TASK REQUIREMENTS:
1/ Please repeat part of the privacy policy excerpt word for word. Begin at the words "In addition, the" and stop after "complete the purchase.".
2/ Summarize the privacy policy excerpt in two sentences.
3/ According to the privacy policy excerpt, when did the Court of Justice of the European Union invalidate the EU-US Privacy Shield Framework?

+++ SOURCE PASSAGE

In addition, the password you set when you register to www.NEIROMAI.com constitutes personal security. To allow access to your online account and your personal information available, you must first enter the username and password. For this reason, you must keep this information secure, so it does not fall into the hands of unauthorized third parties. We also advise you to create a password using symbols in combination with alphanumeric characters. Finally, please remember that credit/debit card information is not stored in the company's database during the transaction but entered directly in the secure environment of our partner company (ViVa) that handles the credit/debit card transactions to which you are redirected to complete the purchase.
NEIROMAI. shall not use the users’ personal data for any purpose other than those stated in these this Privacy Policy without prior notification, and, where necessary, explicit consent by the data subject.
NEIROMAI. may change the present Privacy Policy at any time. You should check it regularly for any changes.
Important note: In July 2020 the Court of Justice of the European Union (CJEU) invalidated the EU-US Privacy Shield Framework, the mechanism through which companies could transfer personal information or data to the United States in compliance with the General Data Protection Regulation (GDPR). Until this decision from the CJEU, data transfers within Google Analytics were based on this Framework. After the decision, data transfers are based on Standard Contractual Clauses provided by Google (article 46 GDPR) and, auxiliary, on your explicit consent, according to the terms set by article 49.1a GDPR, in the absence of an adequacy decision. Data subjects should be aware that their data may be used for profiling by Google and be transferred to the US and a competent public or security authority may be granted access to them, according to the USA security framework.

++++++
+++ EXTRACTED DATA

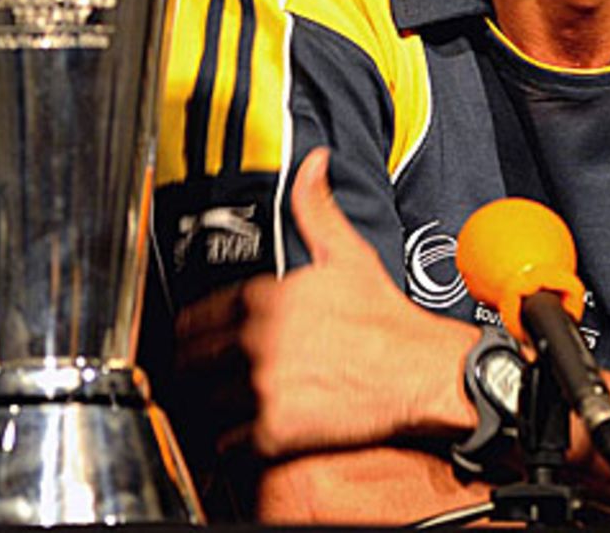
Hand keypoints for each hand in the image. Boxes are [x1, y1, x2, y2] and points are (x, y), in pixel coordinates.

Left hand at [175, 147, 478, 459]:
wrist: (418, 370)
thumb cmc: (384, 316)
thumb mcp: (347, 251)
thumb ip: (316, 206)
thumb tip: (313, 163)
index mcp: (265, 297)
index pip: (194, 317)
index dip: (191, 332)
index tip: (197, 342)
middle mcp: (256, 340)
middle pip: (190, 362)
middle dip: (193, 371)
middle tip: (204, 379)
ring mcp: (262, 387)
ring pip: (202, 404)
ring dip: (205, 409)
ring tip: (218, 410)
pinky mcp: (273, 431)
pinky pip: (224, 445)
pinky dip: (225, 447)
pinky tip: (239, 439)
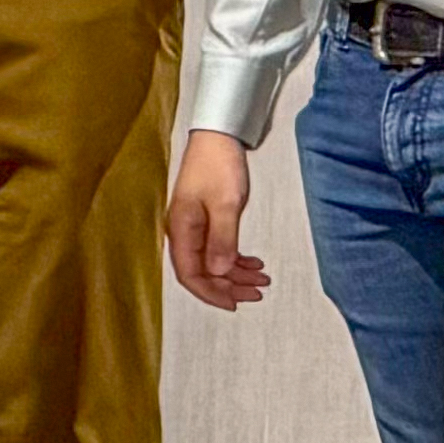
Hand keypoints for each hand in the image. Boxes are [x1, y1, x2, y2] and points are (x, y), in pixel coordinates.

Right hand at [163, 130, 269, 310]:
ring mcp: (193, 227)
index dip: (211, 293)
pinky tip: (254, 262)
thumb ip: (222, 240)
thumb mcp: (226, 204)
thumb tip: (219, 271)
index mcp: (181, 230)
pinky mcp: (204, 220)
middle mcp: (183, 232)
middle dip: (229, 287)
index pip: (190, 275)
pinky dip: (236, 259)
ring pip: (212, 262)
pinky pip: (217, 249)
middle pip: (201, 272)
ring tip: (263, 278)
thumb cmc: (218, 166)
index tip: (235, 304)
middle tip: (257, 293)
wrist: (218, 138)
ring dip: (236, 274)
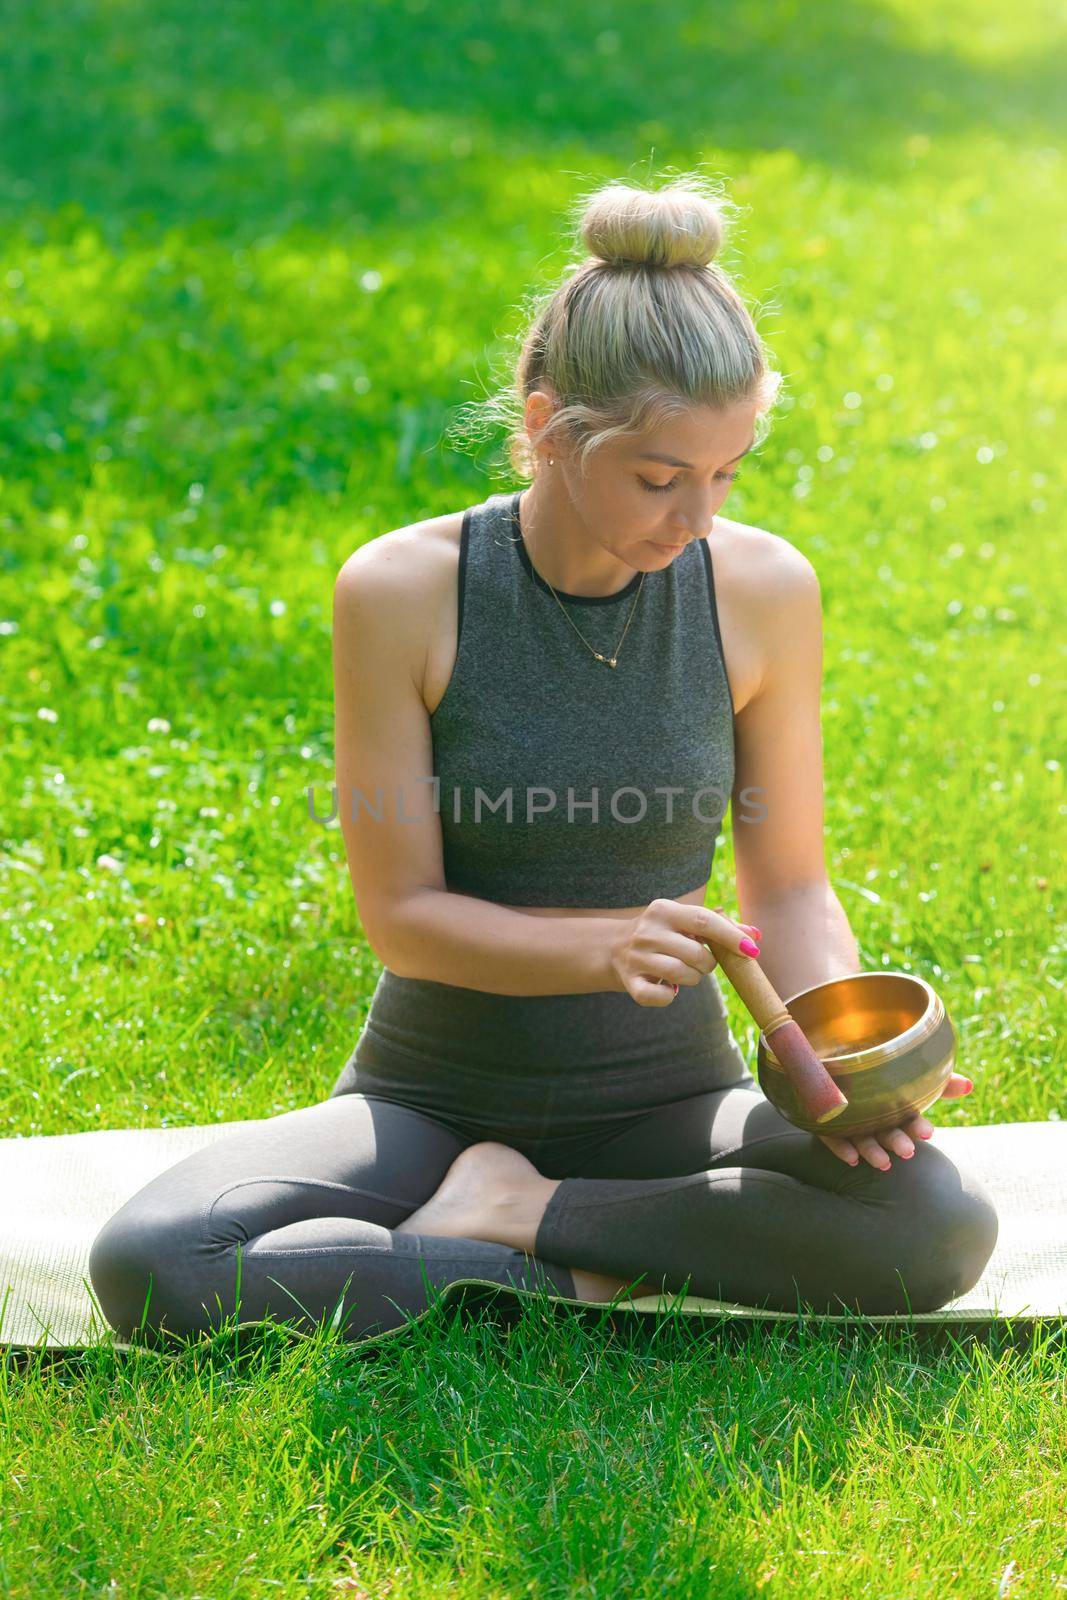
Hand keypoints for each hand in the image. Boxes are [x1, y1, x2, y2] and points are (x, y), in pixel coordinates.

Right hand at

++++++

ANSWERS FOR THE EXERCISE:
1/
In addition, the password you set when you register to www.NEIROMAI.com constitutes personal security. To allow access to your online account and your personal information available, you must first enter the username and password. For this reason, you must keep this information secure, so it does not fall into the hands of unauthorized third parties. We also advise you to create a password using symbols in combination with alphanumeric characters. Finally, please remember that credit/debit card information is not stored in the company's database during the transaction but entered directly in the secure environment of our partner company (ViVa) that handles the credit/debit card transactions to which you are redirected to complete the purchase.

2/ Users must keep their NEIROMAI password secure, and credit/debit card details are entered in the secure environment of the partner company ViVa rather than stored in the company's database. The policy may change at any time, and after the CJEU invalidated the EU-US Privacy Shield Framework in July 2020, Google Analytics data transfers rest on Google's Standard Contractual Clauses and, auxiliary, on explicit consent.

3/ In July 2020.